Clin Kidney J. 2021 May 28;14(11):2437-2443. doi: 10.1093/ckj/sfab091. eCollection 2021 Nov.
This study evaluates the effects of active (1α-hydroxylated) vitamin D (AVD) therapy on hypercalcaemia in patients with non-dialysis chronic kidney disease (ND-CKD) and secondary hyperparathyroidism (SHPT).
A systematic search of the PubMed, Embase and Cochrane Library databases (up to 14 May 2020) was performed to identify randomized, placebo-controlled trials of single-agent, oral AVD therapies in adults with ND-CKD and SHPT. Only studies with ≥30 participants per arm and ≥6 weeks in duration were eligible. The outcome of interest was the number of subjects with an episode of hypercalcaemia. A meta-analysis of eligible studies was conducted using Comprehensive Meta-Analysis software (version 3.0).

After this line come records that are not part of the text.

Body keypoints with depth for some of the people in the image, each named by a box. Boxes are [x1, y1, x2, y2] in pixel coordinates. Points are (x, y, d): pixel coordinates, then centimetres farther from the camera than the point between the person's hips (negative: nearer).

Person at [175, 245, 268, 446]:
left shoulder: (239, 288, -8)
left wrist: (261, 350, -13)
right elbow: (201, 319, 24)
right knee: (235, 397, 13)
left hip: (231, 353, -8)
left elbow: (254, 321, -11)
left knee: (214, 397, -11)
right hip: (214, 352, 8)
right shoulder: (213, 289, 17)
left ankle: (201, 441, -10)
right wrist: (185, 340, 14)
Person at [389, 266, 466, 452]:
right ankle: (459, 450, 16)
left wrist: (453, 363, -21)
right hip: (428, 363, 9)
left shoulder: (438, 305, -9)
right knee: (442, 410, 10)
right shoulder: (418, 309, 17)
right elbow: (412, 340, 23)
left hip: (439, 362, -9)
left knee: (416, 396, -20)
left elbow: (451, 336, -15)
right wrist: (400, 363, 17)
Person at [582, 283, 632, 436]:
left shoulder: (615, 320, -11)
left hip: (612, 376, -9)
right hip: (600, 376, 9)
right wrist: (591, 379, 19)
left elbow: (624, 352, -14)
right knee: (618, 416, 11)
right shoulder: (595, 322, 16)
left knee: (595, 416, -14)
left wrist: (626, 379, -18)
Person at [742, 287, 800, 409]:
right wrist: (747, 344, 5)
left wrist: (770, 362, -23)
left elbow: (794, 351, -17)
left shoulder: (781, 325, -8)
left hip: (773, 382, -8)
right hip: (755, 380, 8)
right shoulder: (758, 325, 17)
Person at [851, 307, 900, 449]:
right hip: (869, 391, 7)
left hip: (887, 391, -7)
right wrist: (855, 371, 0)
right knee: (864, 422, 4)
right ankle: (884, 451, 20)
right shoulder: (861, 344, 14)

Six studies (five evaluating paricalcitol, one evaluating alfacalcidol) involving 799 patients were identified. Treatment durations ranged from 16 weeks to 2 years. The weekly doses of paricalcitol administered were 7 (three studies) and 14 µg (two studies); the weekly dose of alfacalcidol was 1.75-7.0 µg. Across all studies, rates of hypercalcaemia were 1.1-43.3% with AVD versus 0-3.4% with placebo. Meta-analysis of the six studies showed that AVD was associated with a 6.6-fold greater probability of hypercalcaemia versus placebo (odds ratio: 6.63, 95% confidence interval: 2.37, 18.55; P < 0.001). Two separate sensitivity analyses (one excluded a study identified as having a high risk of bias; the second excluded two studies that accounted for a large proportion of observed hypercalcaemia events) indicated the primary meta-analysis findings were robust.

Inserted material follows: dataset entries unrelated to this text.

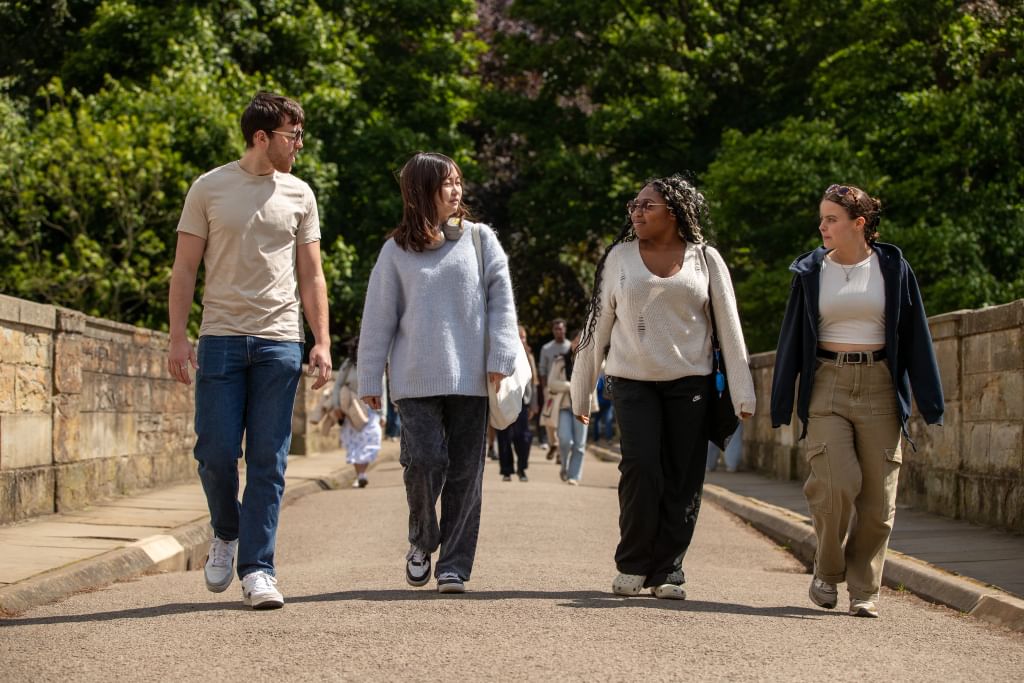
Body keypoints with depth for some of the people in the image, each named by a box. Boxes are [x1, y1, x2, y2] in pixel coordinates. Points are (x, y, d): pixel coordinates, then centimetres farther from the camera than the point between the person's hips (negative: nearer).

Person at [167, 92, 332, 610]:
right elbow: (184, 269, 4)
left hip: (280, 342, 2)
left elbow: (311, 276, 12)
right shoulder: (209, 189, 4)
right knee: (216, 451, -4)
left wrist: (322, 342, 3)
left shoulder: (299, 196, 10)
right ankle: (226, 533, 24)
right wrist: (177, 337, -5)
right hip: (221, 338, -1)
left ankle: (257, 569, 3)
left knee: (268, 460, -1)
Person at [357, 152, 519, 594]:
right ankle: (421, 542, 14)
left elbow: (501, 299, 5)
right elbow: (378, 319, 7)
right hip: (416, 380, -1)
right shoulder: (396, 252, 6)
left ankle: (454, 565, 10)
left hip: (470, 378, 1)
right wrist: (369, 380, 5)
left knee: (464, 474, 2)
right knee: (425, 461, -13)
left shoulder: (479, 239, 7)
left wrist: (500, 357, -4)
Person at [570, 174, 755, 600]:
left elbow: (730, 328, 4)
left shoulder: (705, 260, 5)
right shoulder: (619, 257, 7)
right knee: (641, 468, -14)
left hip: (689, 382, 0)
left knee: (682, 479, -2)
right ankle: (631, 566, 0)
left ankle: (666, 570, 9)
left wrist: (742, 393, 0)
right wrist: (581, 391, 11)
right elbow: (597, 325, 11)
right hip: (632, 382, 0)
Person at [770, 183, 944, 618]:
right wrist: (780, 405, 6)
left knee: (878, 497, -2)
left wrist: (930, 402, 2)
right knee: (835, 485, -15)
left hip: (879, 387, 0)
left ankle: (863, 590, 10)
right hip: (827, 386, 0)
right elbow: (792, 339, 9)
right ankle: (827, 573, 8)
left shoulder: (892, 268, 3)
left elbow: (916, 337, 5)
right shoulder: (810, 272, 6)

Compared with placebo, AVD significantly increased the risk of hypercalcaemia among ND-CKD patients with SHPT.
本研究评估活性(1α-羟化)维生素D(AVD)治疗对非透析慢性肾脏病(ND-CKD)和继发性甲状旁腺功能亢进(SHPT)患者高钙血症的影响。
对PubMed、Embase和Cochrane图书馆数据库进行系统检索(截至2020年5月14日),以确定在患有ND-CKD和SHPT的成人中进行的单药口服AVD治疗的随机、安慰剂对照试验。仅纳入每组≥30名参与者且持续时间≥6周的研究。感兴趣的结局是发生高钙血症发作的受试者数量。使用综合Meta分析软件(3.0版)对符合条件的研究进行Meta分析。
共纳入6项研究(5项评估帕立骨化醇,1项评估阿法骨化醇),涉及799例患者。治疗持续时间为16周至2年。帕立骨化醇的每周给药剂量为7μg(3项研究)和14μg(2项研究);阿法骨化醇的每周剂量为1.75 - 7.0μg。在所有研究中,AVD治疗组的高钙血症发生率为1.1% - 43.3%,而安慰剂组为0 - 3.4%。对这6项研究的Meta分析表明,与安慰剂相比,AVD导致高钙血症的可能性高6.6倍(优势比:6.63,95%置信区间:2.37,18.55;P < 0.001)。两项单独的敏感性分析(一项排除了被确定为具有高偏倚风险的研究;第二项排除了占观察到的高钙血症事件很大比例的两项研究)表明,主要的Meta分析结果是可靠的。
与安慰剂相比,AVD显著增加了ND-CKD合并SHPT患者发生高钙血症的风险。